## EXERCISE
Of the lines in the data below, write out exactly those from the one holding "repeated 108 times" through the one holding "to use the word", both included.

## GIVEN ENTRIES
********

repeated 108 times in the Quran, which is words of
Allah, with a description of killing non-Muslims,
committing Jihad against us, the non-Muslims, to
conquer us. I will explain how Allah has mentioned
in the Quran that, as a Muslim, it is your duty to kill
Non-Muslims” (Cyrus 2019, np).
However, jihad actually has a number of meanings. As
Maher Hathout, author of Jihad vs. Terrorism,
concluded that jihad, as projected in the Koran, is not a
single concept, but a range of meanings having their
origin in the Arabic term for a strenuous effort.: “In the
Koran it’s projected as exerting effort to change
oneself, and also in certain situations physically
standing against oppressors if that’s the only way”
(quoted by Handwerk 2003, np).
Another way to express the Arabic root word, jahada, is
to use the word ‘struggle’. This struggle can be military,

********

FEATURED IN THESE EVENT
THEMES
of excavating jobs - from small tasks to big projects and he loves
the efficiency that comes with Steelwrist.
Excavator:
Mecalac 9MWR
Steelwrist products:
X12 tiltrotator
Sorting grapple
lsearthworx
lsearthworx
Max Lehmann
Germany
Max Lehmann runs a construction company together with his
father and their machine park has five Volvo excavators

********

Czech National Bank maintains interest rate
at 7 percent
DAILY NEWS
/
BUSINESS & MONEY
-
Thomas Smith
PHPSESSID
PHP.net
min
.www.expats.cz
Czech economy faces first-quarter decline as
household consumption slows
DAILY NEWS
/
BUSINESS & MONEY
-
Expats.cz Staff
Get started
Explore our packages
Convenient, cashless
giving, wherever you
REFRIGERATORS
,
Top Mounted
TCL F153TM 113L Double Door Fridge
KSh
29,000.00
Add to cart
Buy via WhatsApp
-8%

********

## REPLY
repeated 108 times in the Quran, which is words of
Allah, with a description of killing non-Muslims,
committing Jihad against us, the non-Muslims, to
conquer us. I will explain how Allah has mentioned
in the Quran that, as a Muslim, it is your duty to kill
Non-Muslims” (Cyrus 2019, np).
However, jihad actually has a number of meanings. As
Maher Hathout, author of Jihad vs. Terrorism,
concluded that jihad, as projected in the Koran, is not a
single concept, but a range of meanings having their
origin in the Arabic term for a strenuous effort.: “In the
Koran it’s projected as exerting effort to change
oneself, and also in certain situations physically
standing against oppressors if that’s the only way”
(quoted by Handwerk 2003, np).
Another way to express the Arabic root word, jahada, is
to use the word ‘struggle’. This struggle can be military,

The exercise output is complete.